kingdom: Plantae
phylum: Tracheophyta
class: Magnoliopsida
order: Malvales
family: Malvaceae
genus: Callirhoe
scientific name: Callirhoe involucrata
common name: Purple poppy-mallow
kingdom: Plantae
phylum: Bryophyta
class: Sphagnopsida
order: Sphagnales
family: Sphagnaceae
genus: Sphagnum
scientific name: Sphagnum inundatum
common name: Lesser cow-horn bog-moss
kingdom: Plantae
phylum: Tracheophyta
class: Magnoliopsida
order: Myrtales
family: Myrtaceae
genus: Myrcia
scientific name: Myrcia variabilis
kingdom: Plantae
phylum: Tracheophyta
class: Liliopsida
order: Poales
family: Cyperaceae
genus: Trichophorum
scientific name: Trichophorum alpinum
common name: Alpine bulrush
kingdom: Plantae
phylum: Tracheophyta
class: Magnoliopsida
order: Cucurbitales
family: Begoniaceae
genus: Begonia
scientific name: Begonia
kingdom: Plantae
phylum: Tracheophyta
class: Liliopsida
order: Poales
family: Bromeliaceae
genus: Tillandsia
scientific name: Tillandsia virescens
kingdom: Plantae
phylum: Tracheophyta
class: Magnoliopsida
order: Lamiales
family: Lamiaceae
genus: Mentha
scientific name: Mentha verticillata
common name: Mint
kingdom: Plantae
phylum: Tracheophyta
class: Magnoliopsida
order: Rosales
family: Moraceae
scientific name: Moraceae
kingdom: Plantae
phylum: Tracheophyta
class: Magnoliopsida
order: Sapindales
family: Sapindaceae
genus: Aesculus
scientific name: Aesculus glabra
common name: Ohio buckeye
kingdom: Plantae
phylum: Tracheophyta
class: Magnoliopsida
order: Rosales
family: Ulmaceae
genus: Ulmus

────────

▶ _Task requirements_: Give the lines again from the one containing "family: Sapindaceae" through the last line, switching "scientific name" to "species name" and leaving everything else unchanged.

▶ _Solution for this exercise_:
family: Sapindaceae
genus: Aesculus
species name: Aesculus glabra
common name: Ohio buckeye
kingdom: Plantae
phylum: Tracheophyta
class: Magnoliopsida
order: Rosales
family: Ulmaceae
genus: Ulmus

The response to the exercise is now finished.